> [WHAT TO PRODUCE]: Render the lines of the listing below from the line containing "scientific name: Ilex sideroxyloides" through the line containing "scientific name: Parodiophyllochloa missiona" as a JSON list of strings, one string per line, omitting any blank lines.

[Saved data entries]
⁂

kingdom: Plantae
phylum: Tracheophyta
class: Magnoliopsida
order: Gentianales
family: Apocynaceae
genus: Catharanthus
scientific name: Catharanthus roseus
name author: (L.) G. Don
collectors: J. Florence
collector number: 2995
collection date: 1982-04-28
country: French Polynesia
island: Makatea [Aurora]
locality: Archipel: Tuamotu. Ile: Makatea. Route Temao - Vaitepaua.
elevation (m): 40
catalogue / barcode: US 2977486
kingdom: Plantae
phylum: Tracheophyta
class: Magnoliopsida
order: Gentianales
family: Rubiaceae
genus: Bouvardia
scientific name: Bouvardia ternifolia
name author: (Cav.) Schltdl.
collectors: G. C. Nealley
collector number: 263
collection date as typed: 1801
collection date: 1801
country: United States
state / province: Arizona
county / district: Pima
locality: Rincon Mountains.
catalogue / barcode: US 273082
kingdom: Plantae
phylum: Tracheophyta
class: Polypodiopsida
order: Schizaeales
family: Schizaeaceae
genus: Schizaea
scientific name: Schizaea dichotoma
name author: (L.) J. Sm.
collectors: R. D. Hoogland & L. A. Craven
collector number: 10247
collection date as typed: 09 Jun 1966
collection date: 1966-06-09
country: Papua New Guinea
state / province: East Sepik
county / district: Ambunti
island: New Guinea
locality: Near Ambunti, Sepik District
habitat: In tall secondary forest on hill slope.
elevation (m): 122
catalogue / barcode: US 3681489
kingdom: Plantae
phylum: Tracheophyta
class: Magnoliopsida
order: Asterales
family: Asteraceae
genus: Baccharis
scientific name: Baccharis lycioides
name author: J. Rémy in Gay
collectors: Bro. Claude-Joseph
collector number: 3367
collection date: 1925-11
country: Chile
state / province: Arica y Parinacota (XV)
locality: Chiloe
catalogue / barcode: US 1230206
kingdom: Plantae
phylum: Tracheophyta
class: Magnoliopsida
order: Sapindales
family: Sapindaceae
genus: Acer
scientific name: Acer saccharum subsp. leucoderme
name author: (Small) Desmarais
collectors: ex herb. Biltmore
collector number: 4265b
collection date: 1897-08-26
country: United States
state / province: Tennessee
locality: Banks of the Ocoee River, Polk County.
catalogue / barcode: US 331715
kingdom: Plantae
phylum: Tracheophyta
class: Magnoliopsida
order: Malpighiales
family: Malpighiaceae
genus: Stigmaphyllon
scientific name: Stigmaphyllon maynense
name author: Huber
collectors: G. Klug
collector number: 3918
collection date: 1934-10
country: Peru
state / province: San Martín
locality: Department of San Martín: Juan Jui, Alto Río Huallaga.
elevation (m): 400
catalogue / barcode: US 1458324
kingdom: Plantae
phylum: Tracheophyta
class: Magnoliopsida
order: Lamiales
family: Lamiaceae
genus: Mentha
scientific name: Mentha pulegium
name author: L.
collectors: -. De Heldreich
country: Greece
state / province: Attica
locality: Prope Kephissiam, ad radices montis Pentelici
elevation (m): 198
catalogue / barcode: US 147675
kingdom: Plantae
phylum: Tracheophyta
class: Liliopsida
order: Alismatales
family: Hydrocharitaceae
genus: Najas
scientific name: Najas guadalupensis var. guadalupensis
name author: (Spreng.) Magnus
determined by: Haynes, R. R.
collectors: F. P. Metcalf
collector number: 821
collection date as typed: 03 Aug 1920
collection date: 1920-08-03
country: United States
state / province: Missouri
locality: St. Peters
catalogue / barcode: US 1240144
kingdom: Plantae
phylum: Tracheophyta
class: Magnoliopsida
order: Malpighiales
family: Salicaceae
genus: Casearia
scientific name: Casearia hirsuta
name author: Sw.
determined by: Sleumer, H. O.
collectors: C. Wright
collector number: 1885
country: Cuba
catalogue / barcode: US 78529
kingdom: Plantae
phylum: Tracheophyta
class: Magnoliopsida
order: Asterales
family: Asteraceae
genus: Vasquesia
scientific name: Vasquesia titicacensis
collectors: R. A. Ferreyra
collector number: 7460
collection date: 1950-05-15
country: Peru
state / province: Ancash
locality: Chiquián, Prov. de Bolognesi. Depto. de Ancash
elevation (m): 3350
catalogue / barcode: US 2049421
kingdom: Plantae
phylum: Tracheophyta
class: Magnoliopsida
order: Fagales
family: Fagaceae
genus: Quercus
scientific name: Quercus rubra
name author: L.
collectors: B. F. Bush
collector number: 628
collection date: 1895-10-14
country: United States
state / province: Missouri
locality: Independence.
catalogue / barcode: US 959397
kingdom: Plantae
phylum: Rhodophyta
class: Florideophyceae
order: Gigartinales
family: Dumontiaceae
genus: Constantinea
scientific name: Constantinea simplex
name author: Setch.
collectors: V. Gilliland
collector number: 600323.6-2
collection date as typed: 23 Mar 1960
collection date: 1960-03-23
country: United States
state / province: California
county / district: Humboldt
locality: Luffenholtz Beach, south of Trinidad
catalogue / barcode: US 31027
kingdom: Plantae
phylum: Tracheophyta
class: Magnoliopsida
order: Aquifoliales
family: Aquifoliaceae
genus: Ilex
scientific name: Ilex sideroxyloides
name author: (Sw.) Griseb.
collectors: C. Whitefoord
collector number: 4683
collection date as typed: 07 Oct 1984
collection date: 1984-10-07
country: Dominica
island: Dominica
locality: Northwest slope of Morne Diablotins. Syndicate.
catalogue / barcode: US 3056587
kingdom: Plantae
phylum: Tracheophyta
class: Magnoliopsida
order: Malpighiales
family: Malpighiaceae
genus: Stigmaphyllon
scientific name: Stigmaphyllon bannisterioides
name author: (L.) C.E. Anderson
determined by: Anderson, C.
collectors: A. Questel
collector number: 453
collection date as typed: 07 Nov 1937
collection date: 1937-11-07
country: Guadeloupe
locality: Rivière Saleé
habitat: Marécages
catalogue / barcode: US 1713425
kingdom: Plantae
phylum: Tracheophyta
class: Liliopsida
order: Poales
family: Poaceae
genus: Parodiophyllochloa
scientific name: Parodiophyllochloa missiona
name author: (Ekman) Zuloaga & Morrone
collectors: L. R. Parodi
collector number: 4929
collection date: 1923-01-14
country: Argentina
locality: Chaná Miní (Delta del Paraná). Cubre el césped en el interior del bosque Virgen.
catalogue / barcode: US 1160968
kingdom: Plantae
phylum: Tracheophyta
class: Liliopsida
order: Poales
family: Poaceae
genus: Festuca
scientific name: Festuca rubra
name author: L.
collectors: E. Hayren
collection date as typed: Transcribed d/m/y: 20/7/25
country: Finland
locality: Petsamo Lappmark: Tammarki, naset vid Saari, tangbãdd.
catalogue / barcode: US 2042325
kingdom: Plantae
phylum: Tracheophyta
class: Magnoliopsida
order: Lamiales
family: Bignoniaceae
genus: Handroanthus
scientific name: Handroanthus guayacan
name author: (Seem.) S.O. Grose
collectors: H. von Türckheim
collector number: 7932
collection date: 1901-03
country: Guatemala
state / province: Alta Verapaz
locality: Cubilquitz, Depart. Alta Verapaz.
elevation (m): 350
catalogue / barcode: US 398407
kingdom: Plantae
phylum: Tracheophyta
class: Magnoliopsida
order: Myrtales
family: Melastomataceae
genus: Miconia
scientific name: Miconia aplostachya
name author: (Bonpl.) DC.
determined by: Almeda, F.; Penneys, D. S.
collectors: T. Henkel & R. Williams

⁂

> [ANSWER TO THIS PROBLEM]:
[
  "scientific name: Ilex sideroxyloides",
  "name author: (Sw.) Griseb.",
  "collectors: C. Whitefoord",
  "collector number: 4683",
  "collection date as typed: 07 Oct 1984",
  "collection date: 1984-10-07",
  "country: Dominica",
  "island: Dominica",
  "locality: Northwest slope of Morne Diablotins. Syndicate.",
  "catalogue / barcode: US 3056587",
  "kingdom: Plantae",
  "phylum: Tracheophyta",
  "class: Magnoliopsida",
  "order: Malpighiales",
  "family: Malpighiaceae",
  "genus: Stigmaphyllon",
  "scientific name: Stigmaphyllon bannisterioides",
  "name author: (L.) C.E. Anderson",
  "determined by: Anderson, C.",
  "collectors: A. Questel",
  "collector number: 453",
  "collection date as typed: 07 Nov 1937",
  "collection date: 1937-11-07",
  "country: Guadeloupe",
  "locality: Rivière Saleé",
  "habitat: Marécages",
  "catalogue / barcode: US 1713425",
  "kingdom: Plantae",
  "phylum: Tracheophyta",
  "class: Liliopsida",
  "order: Poales",
  "family: Poaceae",
  "genus: Parodiophyllochloa",
  "scientific name: Parodiophyllochloa missiona"
]